*TASK TO CARRY OUT*: Can you render the lines of the records as a numbered list, with blank lines left out, starting at the line containing "This endpoint update" and ending at the line containing "## Authentication between"?

- - -

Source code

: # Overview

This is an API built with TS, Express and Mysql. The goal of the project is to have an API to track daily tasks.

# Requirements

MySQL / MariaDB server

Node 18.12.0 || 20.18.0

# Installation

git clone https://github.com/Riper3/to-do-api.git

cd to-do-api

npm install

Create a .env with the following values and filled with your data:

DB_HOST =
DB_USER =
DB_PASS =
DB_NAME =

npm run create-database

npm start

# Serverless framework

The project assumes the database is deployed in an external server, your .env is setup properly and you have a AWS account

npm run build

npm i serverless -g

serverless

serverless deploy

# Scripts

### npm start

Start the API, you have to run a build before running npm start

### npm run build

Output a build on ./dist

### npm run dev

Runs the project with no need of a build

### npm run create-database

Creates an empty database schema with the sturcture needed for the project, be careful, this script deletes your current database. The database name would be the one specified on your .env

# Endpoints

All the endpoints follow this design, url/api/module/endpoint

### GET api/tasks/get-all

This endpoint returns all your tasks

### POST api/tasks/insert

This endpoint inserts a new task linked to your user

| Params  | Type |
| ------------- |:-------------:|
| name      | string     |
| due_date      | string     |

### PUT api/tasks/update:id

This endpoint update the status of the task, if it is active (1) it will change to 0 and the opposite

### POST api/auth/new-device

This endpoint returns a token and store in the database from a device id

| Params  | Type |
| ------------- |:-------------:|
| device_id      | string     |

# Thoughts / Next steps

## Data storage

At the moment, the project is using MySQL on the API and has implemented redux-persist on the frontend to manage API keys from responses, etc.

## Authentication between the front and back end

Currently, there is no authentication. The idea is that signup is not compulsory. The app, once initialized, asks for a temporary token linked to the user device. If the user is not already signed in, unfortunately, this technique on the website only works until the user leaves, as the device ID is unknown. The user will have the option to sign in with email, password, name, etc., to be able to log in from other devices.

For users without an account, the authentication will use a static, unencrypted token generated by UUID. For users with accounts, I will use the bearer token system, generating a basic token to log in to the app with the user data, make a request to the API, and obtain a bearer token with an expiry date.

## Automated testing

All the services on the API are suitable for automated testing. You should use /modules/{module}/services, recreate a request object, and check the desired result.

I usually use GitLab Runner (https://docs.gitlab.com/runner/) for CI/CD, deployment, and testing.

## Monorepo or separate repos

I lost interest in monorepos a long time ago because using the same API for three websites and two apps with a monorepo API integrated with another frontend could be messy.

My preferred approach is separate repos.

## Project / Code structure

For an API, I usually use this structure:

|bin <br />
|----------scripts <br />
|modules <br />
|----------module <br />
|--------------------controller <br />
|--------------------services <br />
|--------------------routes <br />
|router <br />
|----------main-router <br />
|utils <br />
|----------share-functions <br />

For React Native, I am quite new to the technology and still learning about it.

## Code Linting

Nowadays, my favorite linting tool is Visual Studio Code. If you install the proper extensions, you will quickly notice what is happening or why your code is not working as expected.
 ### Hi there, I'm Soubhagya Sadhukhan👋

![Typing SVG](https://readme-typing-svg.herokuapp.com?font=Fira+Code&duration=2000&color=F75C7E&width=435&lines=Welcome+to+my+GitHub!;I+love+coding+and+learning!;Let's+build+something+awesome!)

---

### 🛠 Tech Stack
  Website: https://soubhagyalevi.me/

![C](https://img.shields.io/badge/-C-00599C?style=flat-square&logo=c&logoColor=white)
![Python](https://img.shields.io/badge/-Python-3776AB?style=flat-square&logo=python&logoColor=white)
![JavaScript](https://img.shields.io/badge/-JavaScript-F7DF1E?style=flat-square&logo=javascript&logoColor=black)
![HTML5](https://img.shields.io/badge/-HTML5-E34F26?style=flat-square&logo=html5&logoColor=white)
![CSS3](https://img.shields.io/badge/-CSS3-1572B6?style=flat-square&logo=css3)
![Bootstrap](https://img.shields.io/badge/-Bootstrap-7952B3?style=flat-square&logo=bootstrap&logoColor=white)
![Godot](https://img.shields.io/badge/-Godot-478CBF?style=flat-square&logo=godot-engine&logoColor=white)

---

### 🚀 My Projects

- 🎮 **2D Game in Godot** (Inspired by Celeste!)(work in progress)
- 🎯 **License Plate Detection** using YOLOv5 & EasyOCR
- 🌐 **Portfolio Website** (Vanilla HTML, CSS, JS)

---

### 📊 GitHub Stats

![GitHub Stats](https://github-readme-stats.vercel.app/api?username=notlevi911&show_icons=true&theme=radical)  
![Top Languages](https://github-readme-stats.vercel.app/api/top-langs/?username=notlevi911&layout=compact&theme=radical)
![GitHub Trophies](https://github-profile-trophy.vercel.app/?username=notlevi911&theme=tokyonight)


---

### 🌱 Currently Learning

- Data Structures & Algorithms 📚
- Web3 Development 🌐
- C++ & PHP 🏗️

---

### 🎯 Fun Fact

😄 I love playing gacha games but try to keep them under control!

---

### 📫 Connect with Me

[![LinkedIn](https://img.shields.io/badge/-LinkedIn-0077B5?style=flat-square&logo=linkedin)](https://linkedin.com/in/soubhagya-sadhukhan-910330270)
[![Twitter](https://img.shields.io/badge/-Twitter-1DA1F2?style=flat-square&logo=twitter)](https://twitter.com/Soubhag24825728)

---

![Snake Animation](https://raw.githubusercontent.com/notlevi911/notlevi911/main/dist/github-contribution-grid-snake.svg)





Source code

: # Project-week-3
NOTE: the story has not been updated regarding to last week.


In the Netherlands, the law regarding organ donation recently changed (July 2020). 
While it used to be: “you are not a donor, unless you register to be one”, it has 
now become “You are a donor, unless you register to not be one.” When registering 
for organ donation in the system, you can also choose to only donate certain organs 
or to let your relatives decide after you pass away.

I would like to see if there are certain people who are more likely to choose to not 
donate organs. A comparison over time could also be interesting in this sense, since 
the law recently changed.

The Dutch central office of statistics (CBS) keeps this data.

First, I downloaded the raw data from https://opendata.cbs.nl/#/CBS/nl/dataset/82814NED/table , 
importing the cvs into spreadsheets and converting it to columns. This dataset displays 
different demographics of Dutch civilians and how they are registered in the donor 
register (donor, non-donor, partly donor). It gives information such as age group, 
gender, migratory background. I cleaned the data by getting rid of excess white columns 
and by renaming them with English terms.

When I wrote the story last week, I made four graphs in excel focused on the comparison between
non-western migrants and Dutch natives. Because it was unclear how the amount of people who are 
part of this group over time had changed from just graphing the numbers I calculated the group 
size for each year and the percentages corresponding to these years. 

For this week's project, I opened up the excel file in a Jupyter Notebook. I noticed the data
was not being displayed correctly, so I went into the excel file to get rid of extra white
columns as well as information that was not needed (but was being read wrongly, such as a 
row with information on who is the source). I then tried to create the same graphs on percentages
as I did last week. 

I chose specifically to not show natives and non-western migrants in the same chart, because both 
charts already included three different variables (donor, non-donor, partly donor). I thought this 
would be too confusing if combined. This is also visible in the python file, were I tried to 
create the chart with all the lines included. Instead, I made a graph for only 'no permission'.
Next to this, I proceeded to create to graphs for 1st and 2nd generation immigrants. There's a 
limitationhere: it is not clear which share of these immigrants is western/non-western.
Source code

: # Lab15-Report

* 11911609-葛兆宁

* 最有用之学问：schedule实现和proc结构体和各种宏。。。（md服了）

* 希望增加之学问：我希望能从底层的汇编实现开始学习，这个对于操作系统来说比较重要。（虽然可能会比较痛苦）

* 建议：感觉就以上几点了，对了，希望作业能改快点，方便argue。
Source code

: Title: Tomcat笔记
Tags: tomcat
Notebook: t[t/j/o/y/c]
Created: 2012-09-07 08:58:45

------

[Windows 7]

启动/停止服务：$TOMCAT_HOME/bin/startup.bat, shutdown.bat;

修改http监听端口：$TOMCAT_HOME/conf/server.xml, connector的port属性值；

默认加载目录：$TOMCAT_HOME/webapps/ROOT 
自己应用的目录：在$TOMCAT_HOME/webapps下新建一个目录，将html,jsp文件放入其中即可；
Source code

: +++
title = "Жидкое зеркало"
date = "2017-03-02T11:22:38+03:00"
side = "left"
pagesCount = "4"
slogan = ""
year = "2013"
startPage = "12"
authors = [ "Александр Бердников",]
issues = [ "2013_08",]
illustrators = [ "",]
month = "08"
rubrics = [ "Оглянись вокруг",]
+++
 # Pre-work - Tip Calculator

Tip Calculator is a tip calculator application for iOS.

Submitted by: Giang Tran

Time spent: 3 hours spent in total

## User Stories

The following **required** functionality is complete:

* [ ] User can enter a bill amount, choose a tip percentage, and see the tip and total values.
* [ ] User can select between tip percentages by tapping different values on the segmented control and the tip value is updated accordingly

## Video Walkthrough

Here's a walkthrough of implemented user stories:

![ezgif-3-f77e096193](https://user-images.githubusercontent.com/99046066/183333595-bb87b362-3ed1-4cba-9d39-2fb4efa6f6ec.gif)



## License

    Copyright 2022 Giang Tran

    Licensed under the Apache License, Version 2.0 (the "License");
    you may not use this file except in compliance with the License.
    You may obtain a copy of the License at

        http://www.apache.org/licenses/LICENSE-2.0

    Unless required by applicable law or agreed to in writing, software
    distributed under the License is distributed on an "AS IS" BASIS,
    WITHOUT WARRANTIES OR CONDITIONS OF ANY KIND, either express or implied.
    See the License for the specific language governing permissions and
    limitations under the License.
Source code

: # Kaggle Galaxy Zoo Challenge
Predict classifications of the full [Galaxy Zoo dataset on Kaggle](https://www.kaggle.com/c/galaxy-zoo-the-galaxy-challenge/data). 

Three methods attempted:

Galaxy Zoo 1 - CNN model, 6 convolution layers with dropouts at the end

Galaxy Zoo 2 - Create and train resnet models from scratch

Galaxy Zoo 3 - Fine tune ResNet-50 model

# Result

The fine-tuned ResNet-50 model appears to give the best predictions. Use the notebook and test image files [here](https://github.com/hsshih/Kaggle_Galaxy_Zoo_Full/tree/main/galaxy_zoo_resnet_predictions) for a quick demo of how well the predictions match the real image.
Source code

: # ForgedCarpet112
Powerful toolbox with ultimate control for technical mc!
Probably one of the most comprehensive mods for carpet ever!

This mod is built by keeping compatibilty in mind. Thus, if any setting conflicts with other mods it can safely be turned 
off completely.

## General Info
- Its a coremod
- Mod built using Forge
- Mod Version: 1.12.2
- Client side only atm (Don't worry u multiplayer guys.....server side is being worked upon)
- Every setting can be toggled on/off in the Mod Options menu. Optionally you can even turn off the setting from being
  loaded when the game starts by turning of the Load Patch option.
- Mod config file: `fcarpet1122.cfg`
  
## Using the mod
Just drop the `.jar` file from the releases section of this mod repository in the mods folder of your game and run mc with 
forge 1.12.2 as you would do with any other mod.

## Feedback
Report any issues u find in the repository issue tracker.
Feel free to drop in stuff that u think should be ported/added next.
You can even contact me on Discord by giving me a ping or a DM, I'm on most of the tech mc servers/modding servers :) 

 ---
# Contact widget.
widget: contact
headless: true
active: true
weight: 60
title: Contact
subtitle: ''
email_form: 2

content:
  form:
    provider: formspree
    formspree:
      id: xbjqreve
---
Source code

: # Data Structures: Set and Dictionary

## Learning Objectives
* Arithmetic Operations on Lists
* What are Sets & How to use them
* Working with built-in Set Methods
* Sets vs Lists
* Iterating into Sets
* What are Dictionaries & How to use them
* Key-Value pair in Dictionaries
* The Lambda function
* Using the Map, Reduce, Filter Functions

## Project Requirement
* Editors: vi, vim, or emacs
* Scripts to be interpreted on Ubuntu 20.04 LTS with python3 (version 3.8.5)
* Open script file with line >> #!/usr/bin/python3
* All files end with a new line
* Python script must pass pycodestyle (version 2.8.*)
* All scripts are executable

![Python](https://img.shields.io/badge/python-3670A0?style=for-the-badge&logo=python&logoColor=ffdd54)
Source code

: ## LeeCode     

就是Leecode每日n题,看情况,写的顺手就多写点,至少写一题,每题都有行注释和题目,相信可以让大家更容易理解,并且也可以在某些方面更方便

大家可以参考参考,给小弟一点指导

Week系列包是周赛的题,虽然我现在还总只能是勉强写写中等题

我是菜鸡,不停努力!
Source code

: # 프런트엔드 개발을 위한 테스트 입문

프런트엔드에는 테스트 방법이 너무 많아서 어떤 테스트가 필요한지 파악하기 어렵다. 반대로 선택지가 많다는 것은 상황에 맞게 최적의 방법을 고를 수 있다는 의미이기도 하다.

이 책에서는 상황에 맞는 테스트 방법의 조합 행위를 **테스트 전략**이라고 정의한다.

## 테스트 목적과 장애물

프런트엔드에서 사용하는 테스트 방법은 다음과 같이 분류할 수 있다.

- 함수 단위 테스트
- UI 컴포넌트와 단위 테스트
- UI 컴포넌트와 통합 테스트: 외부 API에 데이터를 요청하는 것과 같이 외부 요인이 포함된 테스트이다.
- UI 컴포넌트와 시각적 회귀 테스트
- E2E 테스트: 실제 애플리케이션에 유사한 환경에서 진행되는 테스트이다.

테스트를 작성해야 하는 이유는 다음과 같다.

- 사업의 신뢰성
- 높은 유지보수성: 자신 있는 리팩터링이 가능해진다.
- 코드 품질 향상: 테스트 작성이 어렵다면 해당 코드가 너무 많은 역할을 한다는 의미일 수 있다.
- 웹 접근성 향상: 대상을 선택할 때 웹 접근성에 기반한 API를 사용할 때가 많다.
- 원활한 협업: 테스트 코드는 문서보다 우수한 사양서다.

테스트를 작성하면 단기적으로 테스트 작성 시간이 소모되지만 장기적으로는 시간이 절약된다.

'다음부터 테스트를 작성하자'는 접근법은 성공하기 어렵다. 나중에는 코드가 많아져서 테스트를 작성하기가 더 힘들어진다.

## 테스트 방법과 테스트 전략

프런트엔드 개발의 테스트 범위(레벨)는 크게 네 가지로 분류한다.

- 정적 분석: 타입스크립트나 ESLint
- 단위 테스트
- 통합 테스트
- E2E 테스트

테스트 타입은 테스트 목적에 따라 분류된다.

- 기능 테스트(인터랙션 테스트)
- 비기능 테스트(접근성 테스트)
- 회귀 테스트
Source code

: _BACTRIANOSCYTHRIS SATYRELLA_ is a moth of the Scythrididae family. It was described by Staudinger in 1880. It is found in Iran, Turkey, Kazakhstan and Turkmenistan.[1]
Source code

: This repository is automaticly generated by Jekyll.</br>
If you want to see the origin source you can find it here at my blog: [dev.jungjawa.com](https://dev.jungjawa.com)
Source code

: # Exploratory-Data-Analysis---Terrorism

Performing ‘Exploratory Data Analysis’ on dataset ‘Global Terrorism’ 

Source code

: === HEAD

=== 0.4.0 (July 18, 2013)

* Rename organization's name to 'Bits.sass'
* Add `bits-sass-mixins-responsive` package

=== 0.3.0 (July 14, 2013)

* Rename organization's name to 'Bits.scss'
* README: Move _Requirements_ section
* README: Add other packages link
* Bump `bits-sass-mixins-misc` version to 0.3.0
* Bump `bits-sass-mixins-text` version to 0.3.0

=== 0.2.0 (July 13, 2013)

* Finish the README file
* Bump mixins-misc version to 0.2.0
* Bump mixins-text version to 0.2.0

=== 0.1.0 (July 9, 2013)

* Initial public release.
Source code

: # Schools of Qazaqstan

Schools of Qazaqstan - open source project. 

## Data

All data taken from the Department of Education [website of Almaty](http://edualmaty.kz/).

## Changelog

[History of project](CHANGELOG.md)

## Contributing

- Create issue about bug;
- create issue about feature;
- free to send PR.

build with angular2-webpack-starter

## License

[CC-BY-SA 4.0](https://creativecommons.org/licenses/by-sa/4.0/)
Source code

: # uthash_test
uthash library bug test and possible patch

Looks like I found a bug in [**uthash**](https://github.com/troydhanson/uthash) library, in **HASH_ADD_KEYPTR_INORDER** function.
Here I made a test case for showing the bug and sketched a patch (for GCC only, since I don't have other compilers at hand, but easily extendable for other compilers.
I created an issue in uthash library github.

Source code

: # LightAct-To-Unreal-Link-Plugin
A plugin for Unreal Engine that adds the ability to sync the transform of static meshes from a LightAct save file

- - -

*OUTPUT OF THE EXERCISE*:
1. This endpoint update the status of the task, if it is active (1) it will change to 0 and the opposite
2. ### POST api/auth/new-device
3. This endpoint returns a token and store in the database from a device id
4. | Params  | Type |
5. | ------------- |:-------------:|
6. | device_id      | string     |
7. # Thoughts / Next steps
8. ## Data storage
9. At the moment, the project is using MySQL on the API and has implemented redux-persist on the frontend to manage API keys from responses, etc.
10. ## Authentication between the front and back end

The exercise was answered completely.